Python连接Hive

最新推荐文章于 2024-08-16 14:00:00 发布

董云龙

最新推荐文章于 2024-08-16 14:00:00 发布

阅读量2.2w

点赞数 1

分类专栏： hadoop hive 文章标签： hive

本文链接：https://blog.csdn.net/dongyunlon/article/details/79085189

版权

hadoop 同时被 2 个专栏收录

2 篇文章 0 订阅

订阅专栏

hive

1 篇文章 0 订阅

订阅专栏

1. Hiveserver1 & HiveServer2

1.1 HiveServer1

HiveServer是一个可选的服务，能够允许远程客户端使用各种编程语言向hive提交请求并检索结果。Hiveserver是建立在Apache Thrift上的,所以有时候称呼其为Thrift Server，尽管因为HiverServer2也是建立在Thrift之上，从而容易产生疑惑。HiveServer也被称为HiveServer1.

1.1.2 HiveServer1缺点

HiveServer无法处理来自多个客户端的并发请求，这实际上是由hiveserver导出的thrift接口施加的限制，并且不能通过修改hiveserver代码来解决。
　　HiveServer2是hiveserver的重写，它解决了这些问题，从hive0.11.0开始。建议使用hiveserver2。hiveserver1从hive1.0.0（以前称为0.14.1）开始将会被删除。

1.2 HiveServer2

HiveServer2(HS2)同样能够使客户端执行hive的查询，它是已经被弃用的HiveServer1的后继者。HS2支持多客户端并发和身份验证，它的目的是支持打开api客户端更好的支持，例如jdbc和odbc。

1.2.1 HS2结构

Thrift-based Hive service是HS2的核心，并且负责处理Hive的查询（eg. Beeline）。Thrift是构建跨平台服务的rpc框架。主要由四部分组成：Server，Transport，Protocol和Processor。详情可以参考Apache Thrift doc。

1.2.1.1 Server

HS2的TCP模式使用TThreadPookServer（from Thrift），Http模式使用Jetty Server。
　　HS2的TCP模式使用TThreadPookServer为每一个tcp连接分配一个工作线程。即使连接空闲，每个线程也始终与连接关联。所以，由于大量的并发连接而导致大量线程，将会产生潜在的性能问题。将来HS2可能会切换到另外一种tcp模式，例如tthreadedselectorserver。

» 学习材料:
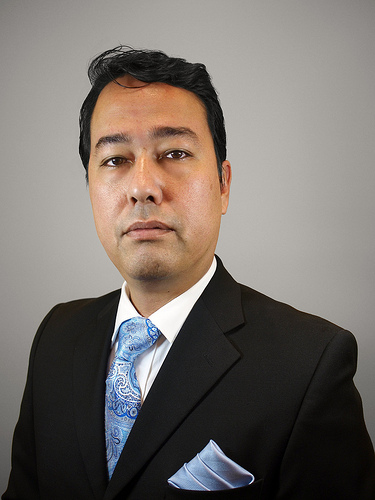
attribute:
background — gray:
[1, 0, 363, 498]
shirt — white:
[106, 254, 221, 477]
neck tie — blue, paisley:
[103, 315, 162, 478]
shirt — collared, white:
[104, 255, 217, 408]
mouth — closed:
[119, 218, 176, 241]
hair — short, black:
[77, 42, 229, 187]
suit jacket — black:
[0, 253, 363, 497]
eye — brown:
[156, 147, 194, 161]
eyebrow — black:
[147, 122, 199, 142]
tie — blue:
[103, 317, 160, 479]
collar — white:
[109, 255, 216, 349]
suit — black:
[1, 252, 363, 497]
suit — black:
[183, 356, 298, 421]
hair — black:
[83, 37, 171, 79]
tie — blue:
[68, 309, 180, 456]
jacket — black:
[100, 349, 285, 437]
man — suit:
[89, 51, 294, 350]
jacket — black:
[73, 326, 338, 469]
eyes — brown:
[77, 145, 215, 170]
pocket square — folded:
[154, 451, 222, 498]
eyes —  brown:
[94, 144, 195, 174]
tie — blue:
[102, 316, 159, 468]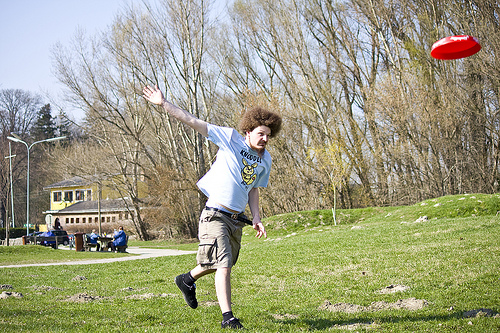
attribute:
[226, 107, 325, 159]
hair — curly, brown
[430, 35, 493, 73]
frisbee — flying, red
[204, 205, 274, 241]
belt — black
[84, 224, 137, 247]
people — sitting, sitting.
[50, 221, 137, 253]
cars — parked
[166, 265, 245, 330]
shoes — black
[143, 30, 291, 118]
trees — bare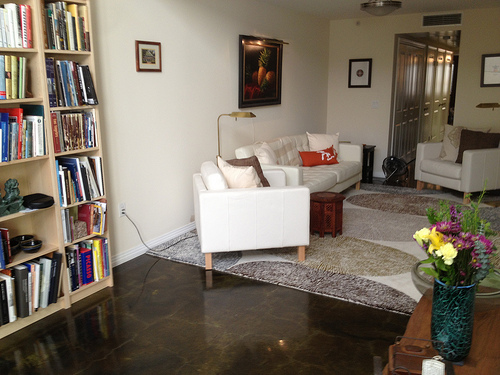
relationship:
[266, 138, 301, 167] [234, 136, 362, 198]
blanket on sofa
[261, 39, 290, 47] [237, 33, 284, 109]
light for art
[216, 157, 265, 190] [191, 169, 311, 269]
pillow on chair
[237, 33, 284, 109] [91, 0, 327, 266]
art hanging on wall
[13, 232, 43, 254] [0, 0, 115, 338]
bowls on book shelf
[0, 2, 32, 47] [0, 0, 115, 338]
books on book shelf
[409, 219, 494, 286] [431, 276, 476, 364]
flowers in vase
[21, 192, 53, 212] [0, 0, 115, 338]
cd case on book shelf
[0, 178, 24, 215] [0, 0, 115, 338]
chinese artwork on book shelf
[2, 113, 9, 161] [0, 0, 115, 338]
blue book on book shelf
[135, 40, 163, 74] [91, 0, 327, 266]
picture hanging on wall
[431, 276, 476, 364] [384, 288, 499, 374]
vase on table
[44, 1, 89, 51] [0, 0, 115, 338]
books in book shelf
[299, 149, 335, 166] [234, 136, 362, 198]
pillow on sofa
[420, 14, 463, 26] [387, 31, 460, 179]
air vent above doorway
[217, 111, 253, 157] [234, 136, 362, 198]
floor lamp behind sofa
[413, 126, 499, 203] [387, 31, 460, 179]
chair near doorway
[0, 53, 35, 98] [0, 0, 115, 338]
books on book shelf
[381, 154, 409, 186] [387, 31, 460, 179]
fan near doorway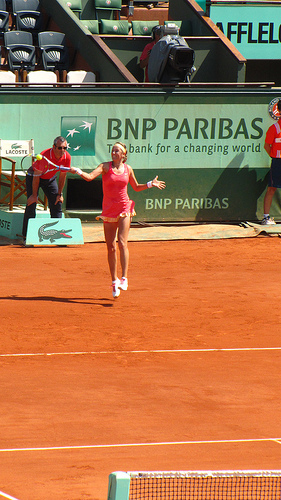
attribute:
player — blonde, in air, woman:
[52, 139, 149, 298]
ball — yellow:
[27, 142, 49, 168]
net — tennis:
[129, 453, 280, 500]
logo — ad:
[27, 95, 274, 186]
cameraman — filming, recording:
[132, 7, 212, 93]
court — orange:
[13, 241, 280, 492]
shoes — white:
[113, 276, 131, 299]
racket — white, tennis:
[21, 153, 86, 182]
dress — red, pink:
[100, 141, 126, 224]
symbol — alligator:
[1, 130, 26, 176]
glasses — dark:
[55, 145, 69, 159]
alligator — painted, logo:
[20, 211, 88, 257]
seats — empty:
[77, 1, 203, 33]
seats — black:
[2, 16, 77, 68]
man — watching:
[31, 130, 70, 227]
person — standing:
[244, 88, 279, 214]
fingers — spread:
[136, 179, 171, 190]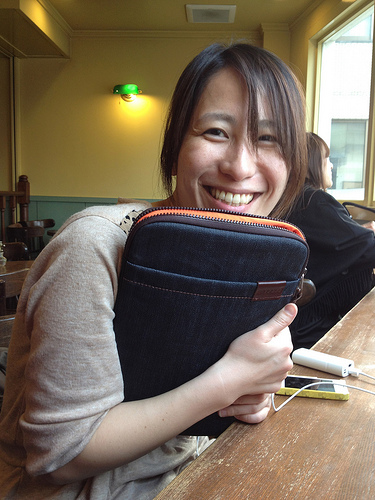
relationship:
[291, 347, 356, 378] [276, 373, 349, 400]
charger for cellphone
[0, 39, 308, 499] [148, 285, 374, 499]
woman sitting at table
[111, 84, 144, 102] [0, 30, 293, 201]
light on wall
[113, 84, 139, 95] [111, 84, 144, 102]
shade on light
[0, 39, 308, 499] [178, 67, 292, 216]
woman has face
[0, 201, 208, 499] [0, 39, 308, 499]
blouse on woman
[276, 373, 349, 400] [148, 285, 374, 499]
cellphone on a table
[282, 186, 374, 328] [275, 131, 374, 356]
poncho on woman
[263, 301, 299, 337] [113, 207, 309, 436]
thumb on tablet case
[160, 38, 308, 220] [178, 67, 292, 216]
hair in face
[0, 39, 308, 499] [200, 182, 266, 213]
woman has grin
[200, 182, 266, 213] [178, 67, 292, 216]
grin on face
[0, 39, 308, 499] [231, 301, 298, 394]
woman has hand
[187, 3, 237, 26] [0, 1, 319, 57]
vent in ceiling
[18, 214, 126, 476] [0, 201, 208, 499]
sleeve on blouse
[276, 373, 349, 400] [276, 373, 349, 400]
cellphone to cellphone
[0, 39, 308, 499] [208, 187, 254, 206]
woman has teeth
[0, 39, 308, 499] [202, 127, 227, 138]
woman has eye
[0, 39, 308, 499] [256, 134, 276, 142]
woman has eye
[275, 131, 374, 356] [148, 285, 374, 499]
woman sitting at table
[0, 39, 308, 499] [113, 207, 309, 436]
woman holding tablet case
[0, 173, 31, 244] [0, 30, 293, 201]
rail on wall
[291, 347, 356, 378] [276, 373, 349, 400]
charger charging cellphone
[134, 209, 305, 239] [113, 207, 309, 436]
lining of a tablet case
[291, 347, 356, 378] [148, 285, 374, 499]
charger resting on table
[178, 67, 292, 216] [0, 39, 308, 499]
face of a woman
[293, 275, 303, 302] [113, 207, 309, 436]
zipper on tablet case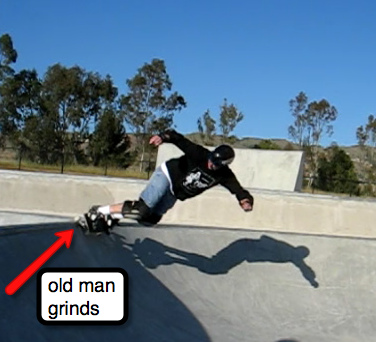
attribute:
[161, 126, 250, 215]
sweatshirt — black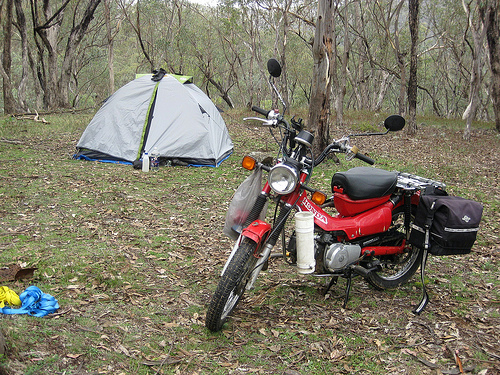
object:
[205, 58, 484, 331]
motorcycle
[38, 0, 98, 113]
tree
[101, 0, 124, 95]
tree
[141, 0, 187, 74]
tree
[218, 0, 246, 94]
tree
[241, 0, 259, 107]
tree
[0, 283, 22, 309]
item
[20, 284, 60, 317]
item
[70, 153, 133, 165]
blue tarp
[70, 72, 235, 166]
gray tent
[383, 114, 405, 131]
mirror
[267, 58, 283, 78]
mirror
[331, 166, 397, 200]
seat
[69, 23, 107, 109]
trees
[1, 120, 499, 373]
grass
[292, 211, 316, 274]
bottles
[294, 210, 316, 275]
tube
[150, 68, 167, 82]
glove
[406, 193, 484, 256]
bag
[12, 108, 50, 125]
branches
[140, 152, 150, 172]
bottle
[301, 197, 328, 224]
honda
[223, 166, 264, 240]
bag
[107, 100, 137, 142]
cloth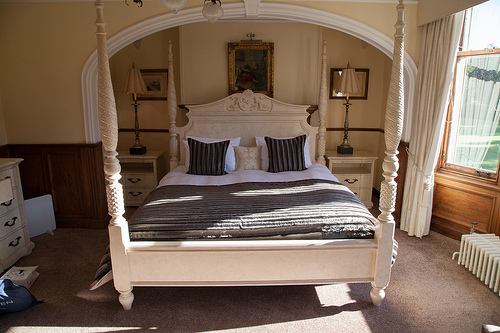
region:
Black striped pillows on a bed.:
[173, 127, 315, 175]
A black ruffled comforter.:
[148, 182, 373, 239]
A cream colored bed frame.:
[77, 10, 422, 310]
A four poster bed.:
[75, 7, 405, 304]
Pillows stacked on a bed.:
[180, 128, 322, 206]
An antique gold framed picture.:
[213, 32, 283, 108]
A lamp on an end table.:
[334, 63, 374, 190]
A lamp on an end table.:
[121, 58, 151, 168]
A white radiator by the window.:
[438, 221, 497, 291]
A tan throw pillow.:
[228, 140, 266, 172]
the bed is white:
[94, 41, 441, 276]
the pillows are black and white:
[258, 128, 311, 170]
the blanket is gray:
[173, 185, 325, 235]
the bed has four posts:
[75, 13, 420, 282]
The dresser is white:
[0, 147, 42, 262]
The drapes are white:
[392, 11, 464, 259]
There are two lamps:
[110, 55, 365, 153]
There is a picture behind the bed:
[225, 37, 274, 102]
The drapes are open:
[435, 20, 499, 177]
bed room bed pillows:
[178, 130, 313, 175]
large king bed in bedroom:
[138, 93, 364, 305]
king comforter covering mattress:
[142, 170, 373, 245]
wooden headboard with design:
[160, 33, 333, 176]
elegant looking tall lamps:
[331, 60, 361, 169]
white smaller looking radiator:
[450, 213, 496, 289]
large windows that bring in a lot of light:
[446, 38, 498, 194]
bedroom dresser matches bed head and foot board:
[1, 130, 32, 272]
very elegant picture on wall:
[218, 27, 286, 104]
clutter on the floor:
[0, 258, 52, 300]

---

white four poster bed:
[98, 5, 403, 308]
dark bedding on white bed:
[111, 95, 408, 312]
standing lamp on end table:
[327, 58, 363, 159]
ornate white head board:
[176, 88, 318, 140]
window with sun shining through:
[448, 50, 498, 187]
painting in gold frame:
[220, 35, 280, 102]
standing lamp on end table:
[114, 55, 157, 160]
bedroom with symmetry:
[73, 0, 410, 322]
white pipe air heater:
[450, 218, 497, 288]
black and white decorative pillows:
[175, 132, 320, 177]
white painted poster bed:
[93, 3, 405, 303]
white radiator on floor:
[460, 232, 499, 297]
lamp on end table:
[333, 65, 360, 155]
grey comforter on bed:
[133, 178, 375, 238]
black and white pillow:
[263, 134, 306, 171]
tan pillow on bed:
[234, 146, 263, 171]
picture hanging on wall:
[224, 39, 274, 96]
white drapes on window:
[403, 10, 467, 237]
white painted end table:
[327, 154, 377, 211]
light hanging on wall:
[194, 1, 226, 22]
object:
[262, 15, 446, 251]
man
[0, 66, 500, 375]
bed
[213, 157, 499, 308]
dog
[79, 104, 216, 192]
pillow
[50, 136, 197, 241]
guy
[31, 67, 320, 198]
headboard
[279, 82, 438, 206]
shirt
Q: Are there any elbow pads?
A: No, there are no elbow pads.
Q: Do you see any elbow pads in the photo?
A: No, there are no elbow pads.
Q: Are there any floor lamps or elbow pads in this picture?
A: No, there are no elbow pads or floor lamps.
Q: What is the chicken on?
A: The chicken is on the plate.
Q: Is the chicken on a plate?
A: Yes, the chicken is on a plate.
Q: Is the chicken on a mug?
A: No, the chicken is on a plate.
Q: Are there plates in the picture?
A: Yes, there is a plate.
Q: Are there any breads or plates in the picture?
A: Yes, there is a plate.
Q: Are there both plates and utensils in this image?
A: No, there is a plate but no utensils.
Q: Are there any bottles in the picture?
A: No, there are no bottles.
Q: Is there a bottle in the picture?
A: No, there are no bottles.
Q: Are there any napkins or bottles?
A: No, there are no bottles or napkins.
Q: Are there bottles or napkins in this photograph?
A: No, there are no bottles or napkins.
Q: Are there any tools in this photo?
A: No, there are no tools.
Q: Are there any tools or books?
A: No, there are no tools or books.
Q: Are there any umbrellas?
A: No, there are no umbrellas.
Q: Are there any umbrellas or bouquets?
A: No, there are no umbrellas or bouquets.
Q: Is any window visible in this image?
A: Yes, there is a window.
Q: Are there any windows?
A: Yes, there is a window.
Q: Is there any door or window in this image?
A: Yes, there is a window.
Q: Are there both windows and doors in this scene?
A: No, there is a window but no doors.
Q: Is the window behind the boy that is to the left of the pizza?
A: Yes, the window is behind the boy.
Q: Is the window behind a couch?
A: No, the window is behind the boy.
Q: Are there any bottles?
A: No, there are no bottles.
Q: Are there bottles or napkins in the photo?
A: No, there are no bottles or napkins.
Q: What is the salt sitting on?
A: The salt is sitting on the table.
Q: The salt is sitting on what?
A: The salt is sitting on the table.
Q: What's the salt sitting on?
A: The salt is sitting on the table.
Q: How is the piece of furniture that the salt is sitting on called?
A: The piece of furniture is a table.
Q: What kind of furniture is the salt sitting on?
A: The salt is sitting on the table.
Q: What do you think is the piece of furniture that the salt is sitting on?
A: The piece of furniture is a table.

» 练习任务:
上面介绍HiveServer1与HiveServer2的文档节选写到HS2的TCP模式就停了，能从它最后一句之后接着写下去吗？

» 作答如下:
1.2.1.2 Transport

在客户端和服务器之间需要代理（例如，出于负载平衡或安全原因）时，需要http模式。这就是为什么除了TCP模式，还需要支持Http模式的原因。通过hive配置属性hive.server2.transport.mode，可以指定thrift服务的传输模式。
　　hive.server2.transport.mode可选值为binary（tcp）和http，默认为binary。使用http时，默认监听端口变为10001，同时连接的url也将发生改变，详情参考Connection URL When HiveServer2 Is Running in HTTP Mode。

1.2.1.3 Protocol

Protocol负责序列化和反序列化。HS2目前使用TBinaryProtocol作为Thrift 的序列化协议。在未来，基于性能的评估，可能会选用其他的协议，例如TCompactProtocol。

1.2.1.4 Processor

Processor就是处理请求的应用逻辑单元。例如，ThriftCLIService.ExecuteStatement()方法就是编译和执行hive查询的方法。

1.2.2 HS2的依赖

Metastore
metastore可以配置成嵌入式（和HS2在同一个进程）和远程服务（Thrift-based服务），HS2需要和metastore通信以获取编译查询所需的元数据。
Hadoop cluster
HS2为各种执行引擎（MapReduce/tez/spark）准备物理执行计划，并将作业提交给Hadoop集群执行。

2. JDBC Client

建议客户端使用jdbc和HS2进行交互。注意,一些使用实例直接使用Thrift Client，从而跳过了JDBC，例如Hadoop Hue。以下是Api调用的步骤：

JDBC Client（例如Beeline）通过初始化Transport连接（例如TCP连接），然后通过OpenSession Api调用获取一个SessionHandle（会话句柄）来创建HiveConnection。这个Session将服务器端被创建。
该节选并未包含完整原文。